Caráter social rende elogios até da oposição
As 2.650 páginas do Orçamento da União, prevendo o ingresso de R$ 280,23 bilhões nos cofres públicos federais em 2001, arrancaram elogios de aliados e adversários do governo, mas foram os governistas que deixaram o Congresso cantando vitória ontem. Os ministros da Educação (Paulo Renato Souza) e da Saúde (José Serra) são os grandes vencedores da batalha dos recursos; o governo ganhou porque o Orçamento deixa clara suas prioridades sociais, e a base aliada sai daqui com um excelente discurso de campanha, comemorou o deputado Nelson Marchezan (PSDB-RS).
É opinião unânime entre os parlamentares que o governo e o Congresso produziram o melhor orçamento, do ponto de vista do investimento social, dos seis anos já cumpridos do mandato de FHC. O projeto é generoso com as carências sociais do País, concorda o deputado José Genoino (PT-SP), mas anota, preocupado: Esse é também o orçamento da eleição de 2002.

O QUE FAZER: Reproduza, sem nenhuma alteração, a parte da notícia sobre o Orçamento da União que vai de "Caráter social rende" até "Nelson Marchezan (PSDB-RS).". As linhas apresentadas a seguir não são necessárias para esta atividade.

DADOS FORNECIDOS:
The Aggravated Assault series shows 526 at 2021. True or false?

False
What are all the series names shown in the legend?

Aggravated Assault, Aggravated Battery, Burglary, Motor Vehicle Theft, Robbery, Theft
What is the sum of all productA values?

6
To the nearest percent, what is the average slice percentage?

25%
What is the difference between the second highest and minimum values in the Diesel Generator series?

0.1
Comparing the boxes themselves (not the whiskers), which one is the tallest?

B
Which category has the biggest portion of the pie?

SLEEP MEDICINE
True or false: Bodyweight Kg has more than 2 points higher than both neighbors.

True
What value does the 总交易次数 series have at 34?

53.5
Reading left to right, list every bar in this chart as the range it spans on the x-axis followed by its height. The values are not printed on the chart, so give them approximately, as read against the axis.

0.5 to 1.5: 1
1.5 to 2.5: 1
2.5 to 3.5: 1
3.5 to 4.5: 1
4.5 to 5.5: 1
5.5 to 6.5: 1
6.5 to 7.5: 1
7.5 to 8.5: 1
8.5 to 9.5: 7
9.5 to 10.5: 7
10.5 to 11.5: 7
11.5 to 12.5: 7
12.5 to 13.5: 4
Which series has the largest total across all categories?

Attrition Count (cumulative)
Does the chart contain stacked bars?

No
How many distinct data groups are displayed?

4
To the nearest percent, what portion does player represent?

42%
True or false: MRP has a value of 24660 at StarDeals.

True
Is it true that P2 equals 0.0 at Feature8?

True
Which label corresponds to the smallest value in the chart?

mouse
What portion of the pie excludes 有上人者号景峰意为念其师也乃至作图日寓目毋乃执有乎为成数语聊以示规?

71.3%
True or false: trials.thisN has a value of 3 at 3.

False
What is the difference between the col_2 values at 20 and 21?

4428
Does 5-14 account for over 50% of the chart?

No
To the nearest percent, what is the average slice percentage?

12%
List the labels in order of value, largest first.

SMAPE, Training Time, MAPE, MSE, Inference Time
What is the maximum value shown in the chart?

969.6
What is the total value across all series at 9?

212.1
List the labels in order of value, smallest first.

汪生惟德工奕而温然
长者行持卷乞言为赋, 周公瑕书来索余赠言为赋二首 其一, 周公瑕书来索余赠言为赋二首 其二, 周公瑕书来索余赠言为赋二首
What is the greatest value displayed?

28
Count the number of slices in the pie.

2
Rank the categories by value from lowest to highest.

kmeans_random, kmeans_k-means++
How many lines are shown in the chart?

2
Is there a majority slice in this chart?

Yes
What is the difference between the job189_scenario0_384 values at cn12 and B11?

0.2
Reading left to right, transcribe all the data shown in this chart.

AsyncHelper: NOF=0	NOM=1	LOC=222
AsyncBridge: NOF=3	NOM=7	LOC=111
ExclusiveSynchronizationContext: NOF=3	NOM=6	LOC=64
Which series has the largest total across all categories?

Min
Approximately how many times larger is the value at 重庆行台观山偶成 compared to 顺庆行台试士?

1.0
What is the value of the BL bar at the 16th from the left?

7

SOLUÇÃO ABAIXO:
Caráter social rende elogios até da oposição
As 2.650 páginas do Orçamento da União, prevendo o ingresso de R$ 280,23 bilhões nos cofres públicos federais em 2001, arrancaram elogios de aliados e adversários do governo, mas foram os governistas que deixaram o Congresso cantando vitória ontem. Os ministros da Educação (Paulo Renato Souza) e da Saúde (José Serra) são os grandes vencedores da batalha dos recursos; o governo ganhou porque o Orçamento deixa clara suas prioridades sociais, e a base aliada sai daqui com um excelente discurso de campanha, comemorou o deputado Nelson Marchezan (PSDB-RS).